Now here’s a great example of a visionary leader! He knows where he’s going, why he’s going there, and how he’s going to get there, which is what strategic leadership is all about. Keeping the staff in the dark on those three things will make it happen even faster—fewer questions, fewer detractors, and certainly no one thinking that they have a better idea than yours.

Remember, it was your idea in the first place, and without you, there would be no them. Employees come and go and will never be as invested in your business as you are, and they certainly will never have the kind of groundbreaking strategic innovations that you do. No one else is as qualified and experienced to set strategic direction for your company for one simple reason: it’s your company—you thought of it first!

The other reason to keep your strategic thoughts to yourself is that there’s little chance that most employees are even smart enough to know what you are talking about. This is why good leaders keep their P&Ls secret. Most people are too dumb to understand them, and nobody really needs to know how the business makes money anyway. The same holds true for strategic plans. Developing them on your own and keeping them a secret spares your employees the embarrassment of being incapable of contributing to them.

Solo strategizing is also important for remaining competitive. You certainly wouldn’t want one of your star managers to know where you envision the company being in five years, and then to share that information with your biggest competitor! So, remember, keep them guessing, tell them the minimum they need to know to get the job done, and you’ll be well on your way to success.


Strategy is not a solo sport. Period.

Sadly, the example above is far too common, with entrepreneurs and leaders who believe that they, and they alone, are the innovative brain and strategic brawn behind the business and that no other person is as qualified or capable of developing or contributing to a strategic plan. More often than not, they also believe that it was their genius that led the business to success or growth when the reality is that luck and timing probably played a much bigger part than one individual’s intellect or creativity.

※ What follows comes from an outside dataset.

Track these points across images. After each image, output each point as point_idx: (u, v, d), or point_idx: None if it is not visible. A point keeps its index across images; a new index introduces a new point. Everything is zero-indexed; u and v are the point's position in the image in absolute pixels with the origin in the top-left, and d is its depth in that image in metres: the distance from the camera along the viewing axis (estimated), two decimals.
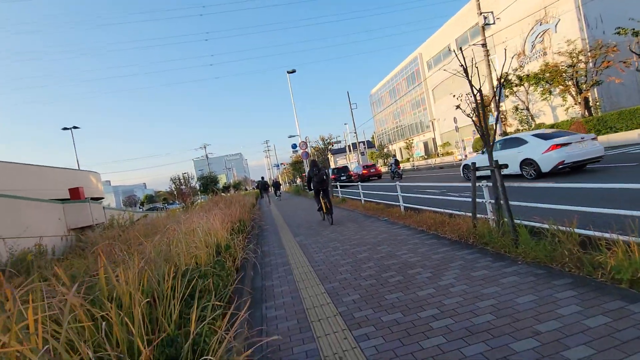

This is not to say that entrepreneurs and leaders don’t have great ideas; they do, and they are also often more risk-tolerant than others. But good, solid strategic plans that can be put into action and lead to specific results take teamwork, collaboration, shared vision, and contribution from the best and brightest. An idea may germinate with you, but unless you allow for further development or evolution of that idea through inclusion and motivation of your management team and staff, you are setting a course for strategic disaster.

Many entrepreneurs and leaders fall into this trap not out of arrogance but out of fear and insecurity. Just because you are the founder, the CEO, or the leader doesn’t mean you have to have the big idea. It means you have to empower others to bring their ideas forward or to evolve ideas into better ones.